[Entries taken from a collection]
▬▬▬▬▬▬

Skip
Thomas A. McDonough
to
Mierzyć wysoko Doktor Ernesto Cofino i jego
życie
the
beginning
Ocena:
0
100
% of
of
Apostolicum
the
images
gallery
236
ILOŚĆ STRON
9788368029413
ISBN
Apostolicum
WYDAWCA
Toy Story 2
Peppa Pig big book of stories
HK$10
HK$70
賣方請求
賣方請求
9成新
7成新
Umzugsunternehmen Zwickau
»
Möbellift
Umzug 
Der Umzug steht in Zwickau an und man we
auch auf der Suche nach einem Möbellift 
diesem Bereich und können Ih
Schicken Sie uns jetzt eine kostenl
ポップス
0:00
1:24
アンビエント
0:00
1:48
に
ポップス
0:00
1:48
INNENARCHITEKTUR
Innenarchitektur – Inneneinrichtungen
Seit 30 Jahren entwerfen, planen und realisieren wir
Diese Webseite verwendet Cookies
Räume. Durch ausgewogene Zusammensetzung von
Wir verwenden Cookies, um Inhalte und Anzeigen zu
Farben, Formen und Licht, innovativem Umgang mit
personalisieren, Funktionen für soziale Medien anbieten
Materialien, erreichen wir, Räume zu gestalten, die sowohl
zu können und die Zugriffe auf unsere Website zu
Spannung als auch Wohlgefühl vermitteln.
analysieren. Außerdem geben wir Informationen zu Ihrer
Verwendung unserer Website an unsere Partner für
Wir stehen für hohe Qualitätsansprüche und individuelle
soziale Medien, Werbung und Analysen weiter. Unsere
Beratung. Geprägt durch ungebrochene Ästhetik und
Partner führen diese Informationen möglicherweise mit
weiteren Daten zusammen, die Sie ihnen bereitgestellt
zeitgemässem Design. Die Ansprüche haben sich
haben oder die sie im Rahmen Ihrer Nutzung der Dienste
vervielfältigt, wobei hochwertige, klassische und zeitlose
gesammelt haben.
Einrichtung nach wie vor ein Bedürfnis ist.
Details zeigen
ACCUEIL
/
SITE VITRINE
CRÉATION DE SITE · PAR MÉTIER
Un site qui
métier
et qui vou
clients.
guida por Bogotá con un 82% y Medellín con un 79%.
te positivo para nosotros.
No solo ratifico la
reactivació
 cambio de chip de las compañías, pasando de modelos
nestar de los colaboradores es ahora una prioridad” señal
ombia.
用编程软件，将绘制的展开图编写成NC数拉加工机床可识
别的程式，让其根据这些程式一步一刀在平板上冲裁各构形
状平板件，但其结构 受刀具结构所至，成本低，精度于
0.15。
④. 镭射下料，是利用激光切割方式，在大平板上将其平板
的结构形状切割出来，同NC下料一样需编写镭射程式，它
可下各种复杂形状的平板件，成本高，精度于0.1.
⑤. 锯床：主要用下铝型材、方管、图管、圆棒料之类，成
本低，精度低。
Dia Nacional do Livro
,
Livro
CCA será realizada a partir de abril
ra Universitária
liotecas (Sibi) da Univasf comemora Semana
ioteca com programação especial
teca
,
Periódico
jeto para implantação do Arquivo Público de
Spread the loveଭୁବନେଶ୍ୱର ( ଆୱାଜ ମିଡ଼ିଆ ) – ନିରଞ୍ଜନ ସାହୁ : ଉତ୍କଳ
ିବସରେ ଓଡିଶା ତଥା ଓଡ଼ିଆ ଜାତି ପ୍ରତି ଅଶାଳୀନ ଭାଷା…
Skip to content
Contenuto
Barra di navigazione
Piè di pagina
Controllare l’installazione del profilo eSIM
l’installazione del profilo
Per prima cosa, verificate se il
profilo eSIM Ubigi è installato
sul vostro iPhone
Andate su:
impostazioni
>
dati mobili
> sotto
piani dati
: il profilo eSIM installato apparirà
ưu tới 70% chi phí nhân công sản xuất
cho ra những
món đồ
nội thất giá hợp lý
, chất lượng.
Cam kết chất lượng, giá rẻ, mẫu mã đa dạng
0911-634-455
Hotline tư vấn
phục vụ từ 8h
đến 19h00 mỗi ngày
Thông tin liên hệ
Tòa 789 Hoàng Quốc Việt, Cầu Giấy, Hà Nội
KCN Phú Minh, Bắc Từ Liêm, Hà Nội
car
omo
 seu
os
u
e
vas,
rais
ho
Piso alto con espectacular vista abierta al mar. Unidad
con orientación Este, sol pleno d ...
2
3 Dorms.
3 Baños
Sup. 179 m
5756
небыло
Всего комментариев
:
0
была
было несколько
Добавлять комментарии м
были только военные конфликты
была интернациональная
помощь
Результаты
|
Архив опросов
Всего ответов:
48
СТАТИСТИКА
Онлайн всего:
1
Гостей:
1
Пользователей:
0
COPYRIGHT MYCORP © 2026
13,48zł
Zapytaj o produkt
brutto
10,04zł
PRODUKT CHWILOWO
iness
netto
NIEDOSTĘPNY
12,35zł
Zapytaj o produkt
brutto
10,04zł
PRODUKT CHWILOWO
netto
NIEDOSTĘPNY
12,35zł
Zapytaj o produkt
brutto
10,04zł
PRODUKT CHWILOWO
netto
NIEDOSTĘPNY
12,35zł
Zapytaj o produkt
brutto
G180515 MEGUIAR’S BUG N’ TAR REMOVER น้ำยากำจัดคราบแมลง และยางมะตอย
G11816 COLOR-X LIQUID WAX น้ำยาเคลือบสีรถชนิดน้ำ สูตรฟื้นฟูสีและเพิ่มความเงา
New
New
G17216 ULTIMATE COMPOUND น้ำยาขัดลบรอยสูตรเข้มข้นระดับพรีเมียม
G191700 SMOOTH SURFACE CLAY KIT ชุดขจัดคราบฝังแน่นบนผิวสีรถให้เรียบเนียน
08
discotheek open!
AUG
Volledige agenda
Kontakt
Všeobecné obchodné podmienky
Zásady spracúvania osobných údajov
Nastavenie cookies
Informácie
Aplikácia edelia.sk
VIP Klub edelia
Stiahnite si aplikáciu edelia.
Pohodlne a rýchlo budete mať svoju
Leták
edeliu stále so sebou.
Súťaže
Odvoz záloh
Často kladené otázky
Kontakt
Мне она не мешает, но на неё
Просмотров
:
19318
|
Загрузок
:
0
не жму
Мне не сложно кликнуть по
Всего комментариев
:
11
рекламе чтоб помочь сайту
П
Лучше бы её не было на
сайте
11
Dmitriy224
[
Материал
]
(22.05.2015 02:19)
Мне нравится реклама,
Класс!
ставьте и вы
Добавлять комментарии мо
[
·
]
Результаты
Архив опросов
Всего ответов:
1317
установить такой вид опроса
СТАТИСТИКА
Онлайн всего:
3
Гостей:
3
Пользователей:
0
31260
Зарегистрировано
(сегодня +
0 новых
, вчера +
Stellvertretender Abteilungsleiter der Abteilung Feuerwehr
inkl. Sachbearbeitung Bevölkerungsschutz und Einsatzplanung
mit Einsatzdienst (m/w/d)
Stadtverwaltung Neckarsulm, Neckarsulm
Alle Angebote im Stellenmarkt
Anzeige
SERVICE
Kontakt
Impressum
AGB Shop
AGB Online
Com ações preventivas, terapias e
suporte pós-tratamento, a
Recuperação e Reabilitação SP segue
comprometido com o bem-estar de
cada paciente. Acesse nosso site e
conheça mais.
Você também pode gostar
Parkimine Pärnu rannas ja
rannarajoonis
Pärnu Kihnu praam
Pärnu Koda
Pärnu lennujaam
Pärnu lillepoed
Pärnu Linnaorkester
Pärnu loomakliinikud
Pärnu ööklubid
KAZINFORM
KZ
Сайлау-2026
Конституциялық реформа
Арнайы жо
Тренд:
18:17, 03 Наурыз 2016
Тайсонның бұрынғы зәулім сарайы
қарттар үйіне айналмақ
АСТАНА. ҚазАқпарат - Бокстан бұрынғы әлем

▬▬▬▬▬▬

THE PROBLEM →
Count the lines of the material that contain the string "profilo", treating uppercase and lowercase as different. Reply with the number alone.

WRITTEN REPLY →
4